**ASSIGNMENT**
Pick out each line with the word "down" from the material that follows.

**STORED DATA**
══════

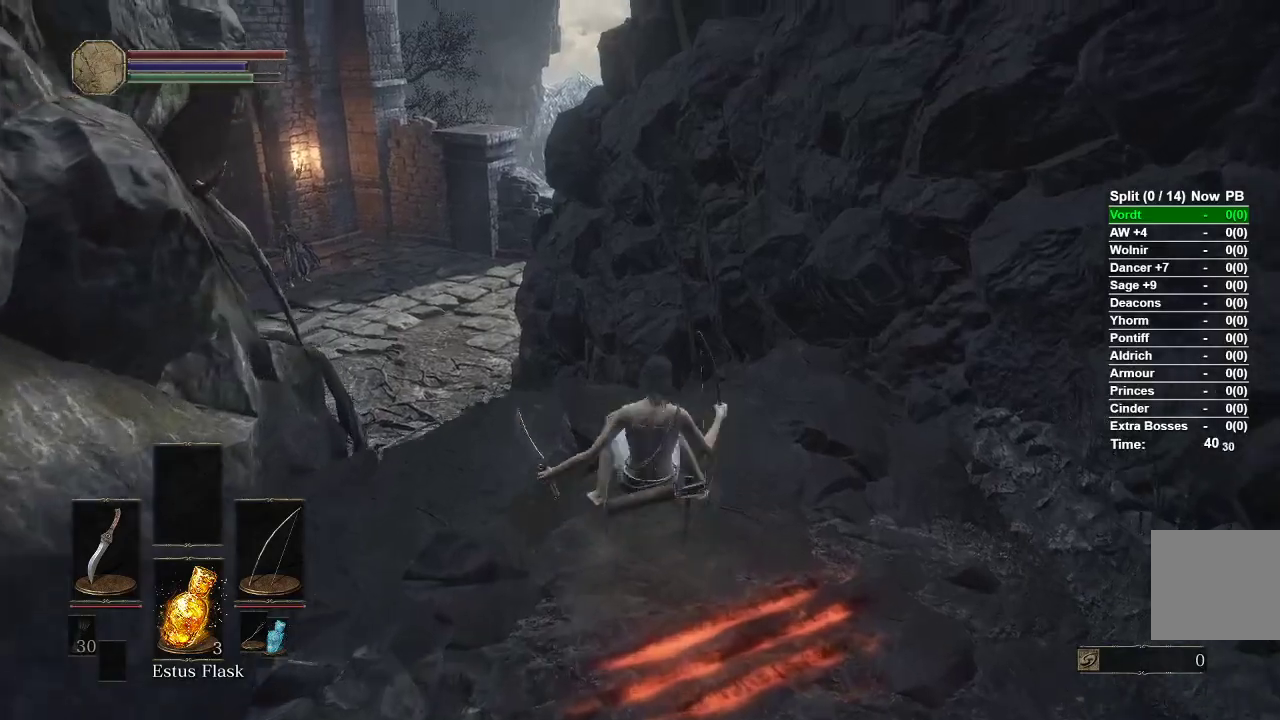
{"buttons": ["B", "L3"], "left_stick": "up", "right_stick": "center", "events": [[417, "L3", "down"]]}
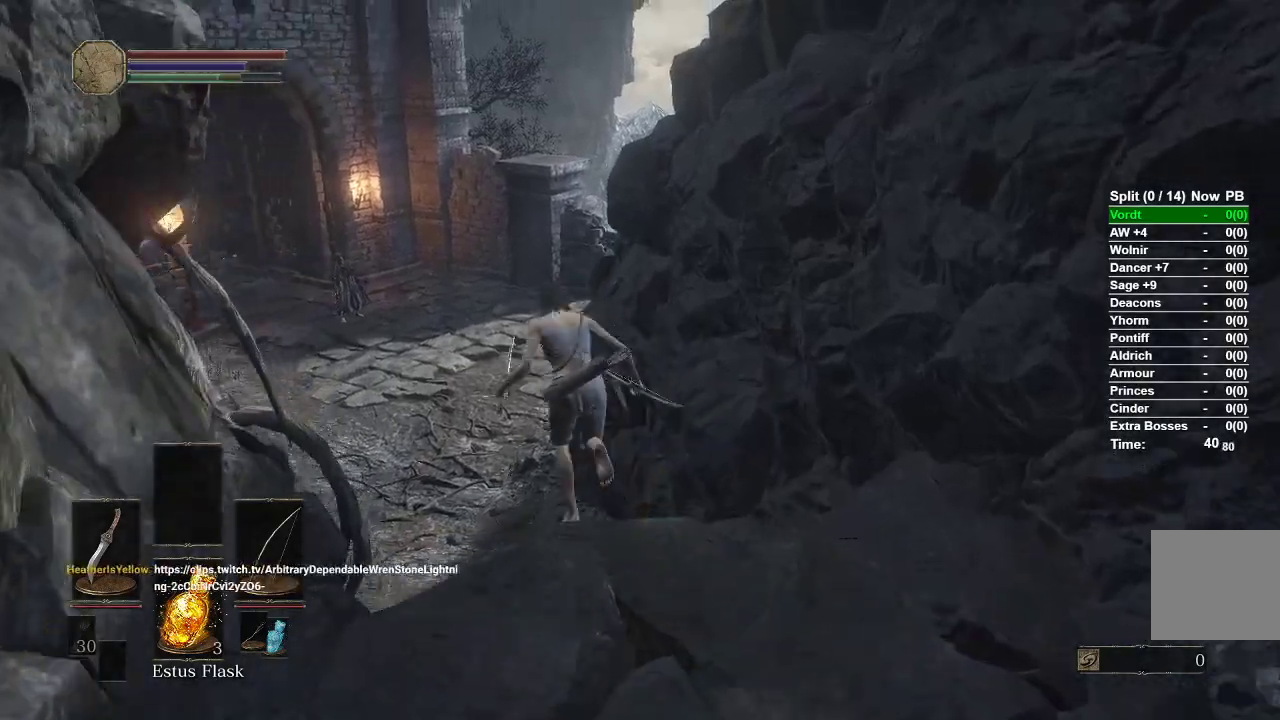
{"buttons": [], "left_stick": "center", "right_stick": "up", "events": [[117, "L3", "up"], [167, "B", "up"], [300, "left_stick", "center"], [483, "right_stick", "up"]]}
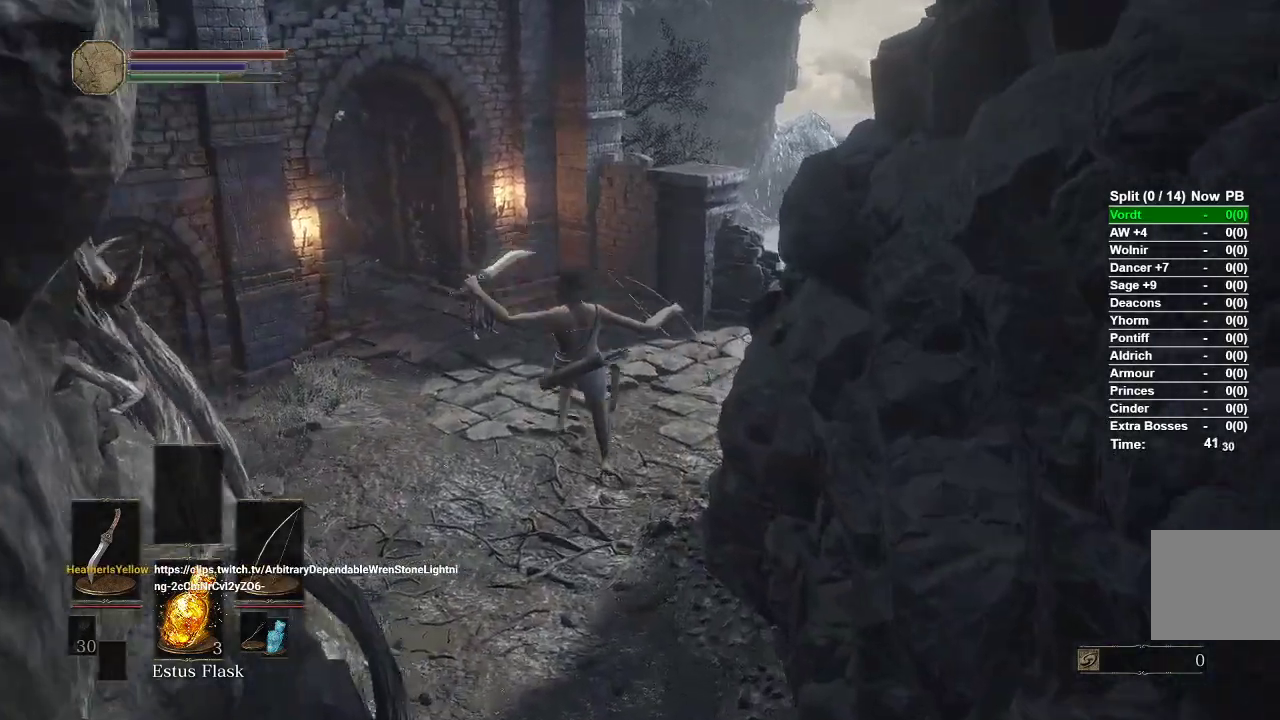
{"buttons": ["B"], "left_stick": "up", "right_stick": "center", "events": [[117, "left_stick", "up"], [117, "right_stick", "center"], [483, "B", "down"]]}
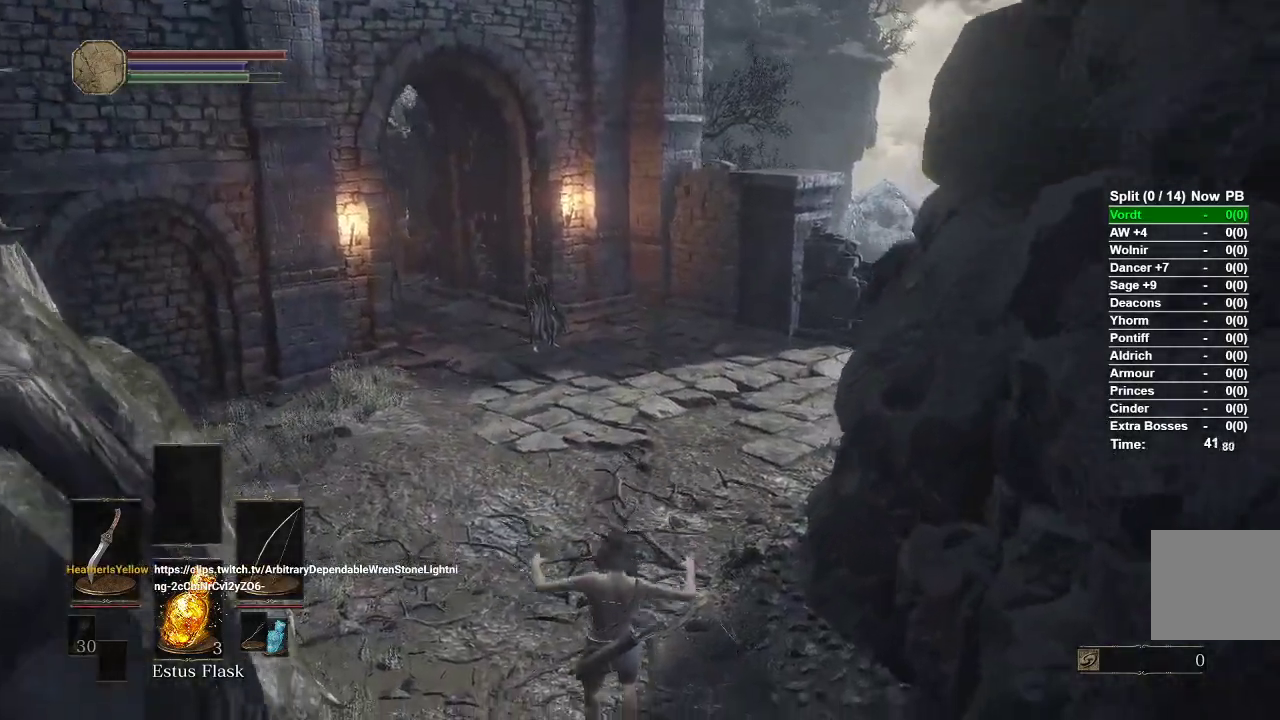
{"buttons": ["B"], "left_stick": "up", "right_stick": "center", "events": [[17, "B", "up"], [117, "B", "down"], [183, "B", "up"], [267, "B", "down"], [300, "B", "up"], [400, "B", "down"]]}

══════

**SOLUTION FOR THIS TASK**
{"buttons": ["B", "L3"], "left_stick": "up", "right_stick": "center", "events": [[417, "L3", "down"]]}
{"buttons": ["B"], "left_stick": "up", "right_stick": "center", "events": [[117, "left_stick", "up"], [117, "right_stick", "center"], [483, "B", "down"]]}
{"buttons": ["B"], "left_stick": "up", "right_stick": "center", "events": [[17, "B", "up"], [117, "B", "down"], [183, "B", "up"], [267, "B", "down"], [300, "B", "up"], [400, "B", "down"]]}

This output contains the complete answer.